● Task statement: Can you rewrite the text on Raynald, starting at "Raynald accompanied Baldwin" and ending after "to their marriage.", with "engagement" in place of "betrothal"?

● Text block:
'''

Raynald was a firm supporter of Baldwin IV's sister, Sybilla, and her husband, Guy of Lusignan, during conflicts regarding the succession of the king. Sibylla and Guy were able to seize the throne in 1186 due to Raynald's co-operation with her uncle, Joscelin III of Courtenay. Raynald attacked a caravan travelling from Egypt to Syria in late 1186 or early 1187, claiming that the truce between Saladin and the Kingdom of Jerusalem did not bind him. After Raynald refused to pay a compensation, Saladin invaded the kingdom and annihilated the crusader army in the Battle of Hattin. Raynald was captured in the battlefield. Saladin personally beheaded him after he refused to convert to Islam. Most historians have regarded Raynald as an irresponsible adventurer whose lust for booty caused the fall of the Kingdom of Jerusalem. On the other hand, Bernard Hamilton says that he was the only crusader leader who tried to prevent Saladin from unifying the nearby Muslim states.

Early years 

Raynald was the younger son of Hervé II, Lord of Donzy. In older historiography, Raynald was described as the son of Geoffrey, Count of Gien, but in 1989 Jean Richard demonstrated Raynald's kinship with the lords of Donzy. They were influential noblemen in the Duchy of Burgundy, claiming the Palladii (a family of Roman senators) as their ancestors.

Raynald was born around 1123. He received Châtillon-sur-Loire, but a part of his patrimony was "violently and unjustly confiscated", according to one of his letters. He came to the Kingdom of Jerusalem before 1153 when he was mentioned as a mercenary fighting in the army of Baldwin III of Jerusalem. According to modern historians, he had joined the crusade of Louis VII of France. Louis departed from France in June 1147. The 12th-century historian William of Tyre, who was Raynald's opponent, claimed that Raynald was "almost a common soldier". LouisVII left the Holy Land for France in the summer of 1149, but Raynald stayed behind in Palestine.

Raymond, Prince of Antioch, and thousands of his soldiers fell in the Battle of Inab on 28June 1148, leaving the principality almost undefended. BaldwinIII of Jerusalem (who was the cousin of Raymond's widow, Constance, the ruling Princess of Antioch) came to Antioch at the head of his army at least three times during the following years. To secure the defence of the principality, Baldwin tried to persuade her to remarry, but she did not accept his candidates. She also refused John Roger, whom the Byzantine Emperor, Manuel I Komnenos, proposed for her husband.

Raynald accompanied Baldwin to Antioch in 1151 and settled in the principality, according to Steven Runciman. It is certain that Raynald fought in Baldwin's army during the siege of Ascalon in early 1153. He may have already been engaged to Constance of Antioch (as Runciman suggests), or their betrothal took place during Raynald's visit to the principality before the end of the siege (as Malcolm Barber proposes). They kept their betrothal a secret until Baldwin gave his permission to their marriage.

'''

[Dataset items]
'''

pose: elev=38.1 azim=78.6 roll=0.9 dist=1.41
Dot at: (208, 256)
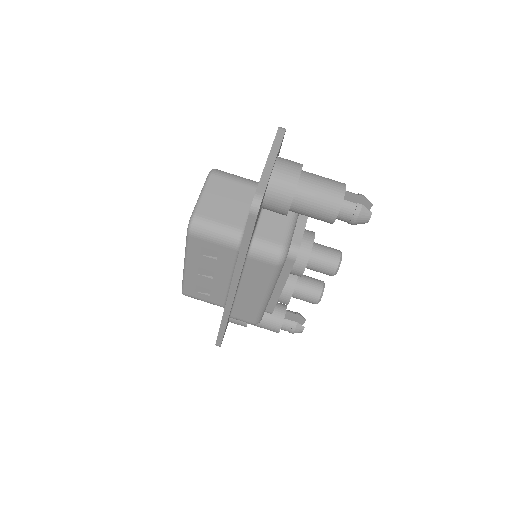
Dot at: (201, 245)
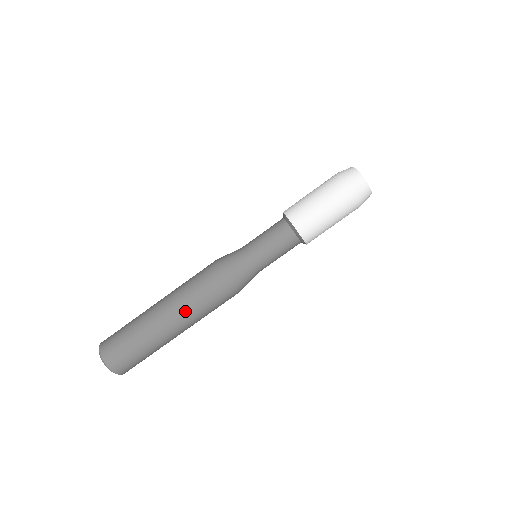
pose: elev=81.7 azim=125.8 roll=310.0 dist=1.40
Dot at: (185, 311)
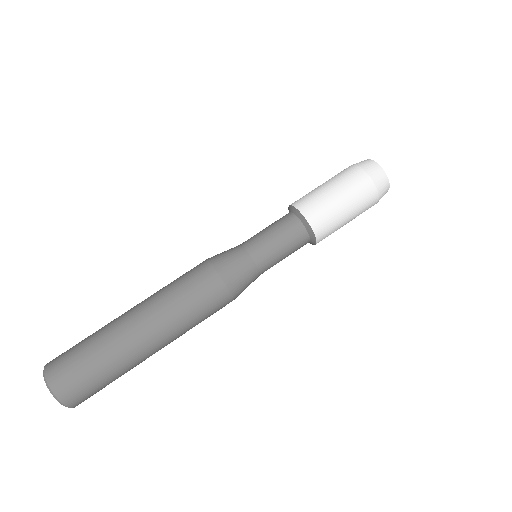
Dot at: (164, 314)
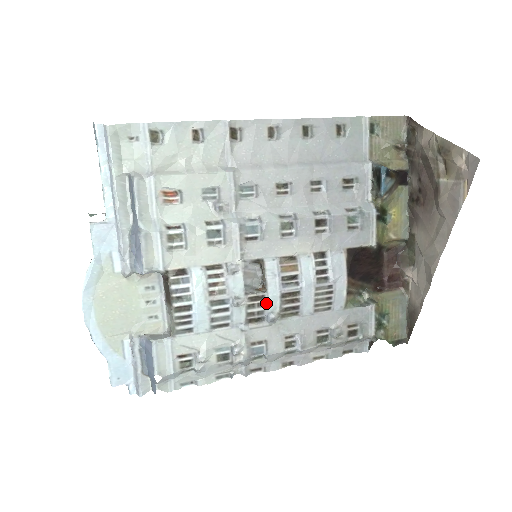
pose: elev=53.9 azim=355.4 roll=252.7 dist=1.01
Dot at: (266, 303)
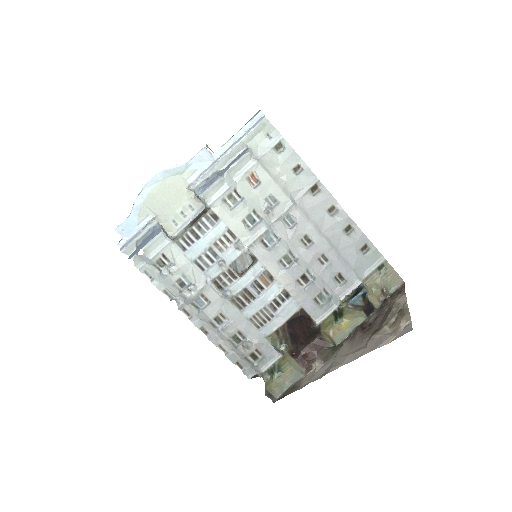
Dot at: (233, 283)
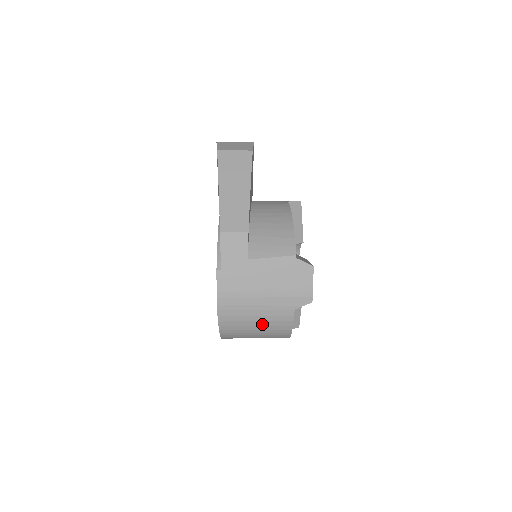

'''

● Full output:
Raynald accompanied Baldwin to Antioch in 1151 and settled in the principality, according to Steven Runciman. It is certain that Raynald fought in Baldwin's army during the siege of Ascalon in early 1153. He may have already been engaged to Constance of Antioch (as Runciman suggests), or their engagement took place during Raynald's visit to the principality before the end of the siege (as Malcolm Barber proposes). They kept their engagement a secret until Baldwin gave his permission to their marriage.